Ferri – Abdominal Aortic Aneurysm

Abdominal Aortic Aneurysm

  • Amit K. Jain, M.D.
  • Pranav M. Patel, M.D.

 Basic Information

Definition

An abdominal aortic aneurysm (AAA) is a focal full-thickness dilation of the abdominal aortic artery to at least 1.5 times the diameter measured at the level of the renal arteries, or exceeding the normal diameter of the abdominal aorta by 50%. The normal diameter at the renal arteries is 2 cm (range 1.4-3.0 cm), and a diameter 3 cm or larger is generally considered aneurysmal.

ICD-10CM CODES
I71.4 Abdominal aortic aneurysm, without rupture
I71.3 Abdominal aortic aneurysm, ruptured

Epidemiology & Demographics

  1. Approximately 15,000 deaths/year in the United States are attributed to AAA.

  2. AAA is predominantly a disease of older adults, affecting men more than women (4:1).

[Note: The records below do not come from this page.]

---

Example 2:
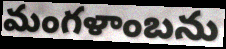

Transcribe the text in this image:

మంగళాంబను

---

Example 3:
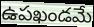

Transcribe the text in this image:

ఉపఖండమే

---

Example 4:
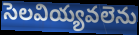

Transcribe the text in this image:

సెలవియ్యవలెను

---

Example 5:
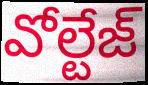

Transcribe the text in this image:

వోల్టేజ్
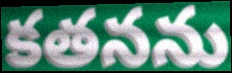
కతనను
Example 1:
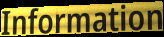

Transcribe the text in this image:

Information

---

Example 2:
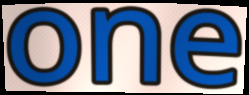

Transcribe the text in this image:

one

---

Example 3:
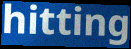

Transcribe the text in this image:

hitting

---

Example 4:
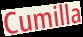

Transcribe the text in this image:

Cumilla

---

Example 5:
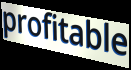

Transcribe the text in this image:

profitable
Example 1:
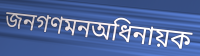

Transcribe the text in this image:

জনগণমনঅধিনায়ক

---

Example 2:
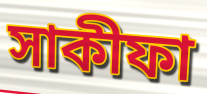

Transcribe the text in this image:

সাকীফা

  3. The prevalence rate ranges from 4% to 9% in men in developed countries.

  4. Clinically important AAAs ≥4 cm are present in 1% of men between age 55 and 64; and the prevalence rate increases by 2% to 4% per decade thereafter.

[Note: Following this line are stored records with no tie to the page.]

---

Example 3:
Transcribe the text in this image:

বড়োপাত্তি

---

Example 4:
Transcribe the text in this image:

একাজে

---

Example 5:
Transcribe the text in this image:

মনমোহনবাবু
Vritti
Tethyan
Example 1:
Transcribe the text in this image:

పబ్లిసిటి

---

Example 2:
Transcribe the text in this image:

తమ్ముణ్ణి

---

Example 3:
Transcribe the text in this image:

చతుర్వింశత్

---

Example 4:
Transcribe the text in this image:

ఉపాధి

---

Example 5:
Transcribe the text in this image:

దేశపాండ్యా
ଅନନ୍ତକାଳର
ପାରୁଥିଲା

  5. The peak incidence is among men approximately 70 years old.

  6. The frequency is much higher in smokers than in nonsmokers (8:1); and the risk decreases with smoking cessation.

  7. Risk factors for AAA are similar to those for other atherosclerotic cardiovascular diseases. They include age, Caucasian race, smoking, male gender, family history, hypertension, hyperlipidemia, peripheral vascular disease, and aneurysm of other large vessels.

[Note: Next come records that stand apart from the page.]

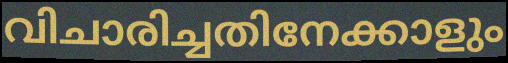
വിചാരിച്ചതിനേക്കാളും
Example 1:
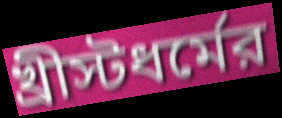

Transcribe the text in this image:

খ্রীস্টধর্মের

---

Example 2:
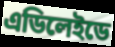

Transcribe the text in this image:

এডিলেইডে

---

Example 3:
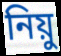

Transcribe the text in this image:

নিয়ু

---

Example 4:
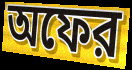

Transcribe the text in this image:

অফের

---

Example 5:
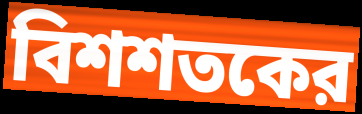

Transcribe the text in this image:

বিশশতকের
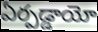
ఏర్పడ్డాయో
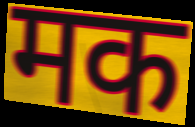
मक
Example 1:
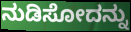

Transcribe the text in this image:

ನುಡಿಸೋದನ್ನು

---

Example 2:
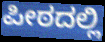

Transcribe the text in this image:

ಪೀಠದಲ್ಲಿ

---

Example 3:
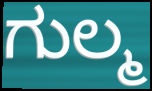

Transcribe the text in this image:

ಗುಲ್ಮ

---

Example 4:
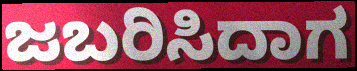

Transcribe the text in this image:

ಜಬರಿಸಿದಾಗ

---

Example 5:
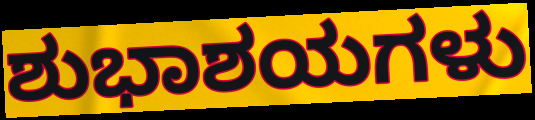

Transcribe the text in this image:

ಶುಭಾಶಯಗಳು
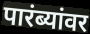
पारंब्यांवर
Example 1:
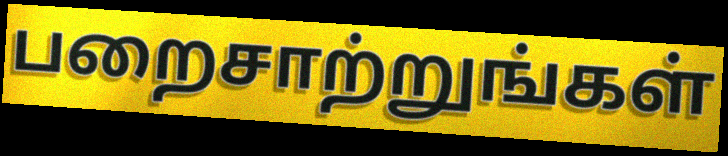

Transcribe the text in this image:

பறைசாற்றுங்கள்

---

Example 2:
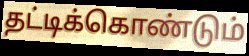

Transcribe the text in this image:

தட்டிக்கொண்டும்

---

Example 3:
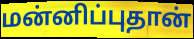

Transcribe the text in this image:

மன்னிப்புதான்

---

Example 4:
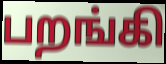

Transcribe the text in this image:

பறங்கி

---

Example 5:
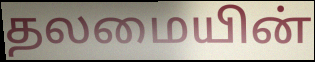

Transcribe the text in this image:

தலமையின்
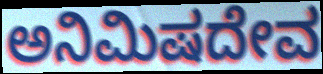
ಅನಿಮಿಷದೇವ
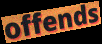
offends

  8. AAA is two to four times more common in first-degree male relatives of known AAA patients.

  9. A decreased risk of AAA is associated with female gender, non-Caucasian race, and diabetes.

  10. Rupture of the AAA occurs in 1% to 3% of men age 65 or older.

    1. 1.

      Rupture is the 10th leading cause of death in men older than age 55.

    2. 2.

      Mortality from rupture is 70% to 95%.

    3. 3.

      Risk factors for rupture include cardiac or renal transplants, severe obstructive lung disease, uncontrolled blood pressure, female sex, and ongoing tobacco use.

  11. A recent decline in incidence and prevalence of AAA and related mortality has been attributed to reductions in tobacco use.

Etiology

  1. Exact etiology is unknown and is likely multifactorial.

    1. 1)

      Degenerative:

      1. a.

        Alterations in vascular wall biology leading to a loss of vascular structural proteins and wall strength.

      2. b.

        The most common association is atherosclerosis. It is uncertain whether atherosclerosis causes or results from AAAs.

      3. c.

        Tobacco use: >90% of people who develop an AAA have smoked at some point in their lives.

    2. 2)

      Inherited: Familial clusters are common. High familial prevalence rate is notable in male individuals. The nature of the genetic disorder is unclear but may be linked to alpha-1-antitrypsin deficiency or X-linked mutation. Connective tissue disorders, such as Marfan’s syndrome and Ehlers-Danlos syndrome, have also been strongly associated with AAA.

    3. 3)

      Inflammatory: AAA is a progressive inflammatory disease of the artery walls. Activated B lymphocytes promote AAA by producing immunoglobulins, cytokines, and matrix metalloproteinases (MMPs), resulting in the activation of macrophages, mast cells (MCs), and complement pathways that lead to the degradation of collagen and matrix proteins and to aortic wall remodeling.

    4. 4)

      Infection, mycotic: syphilis, Salmonella.

Natural History

  1. AAAs tend to develop in the infrarenal aorta and to expand, on average, at a rate of 0.3 to 0.4 cm per year.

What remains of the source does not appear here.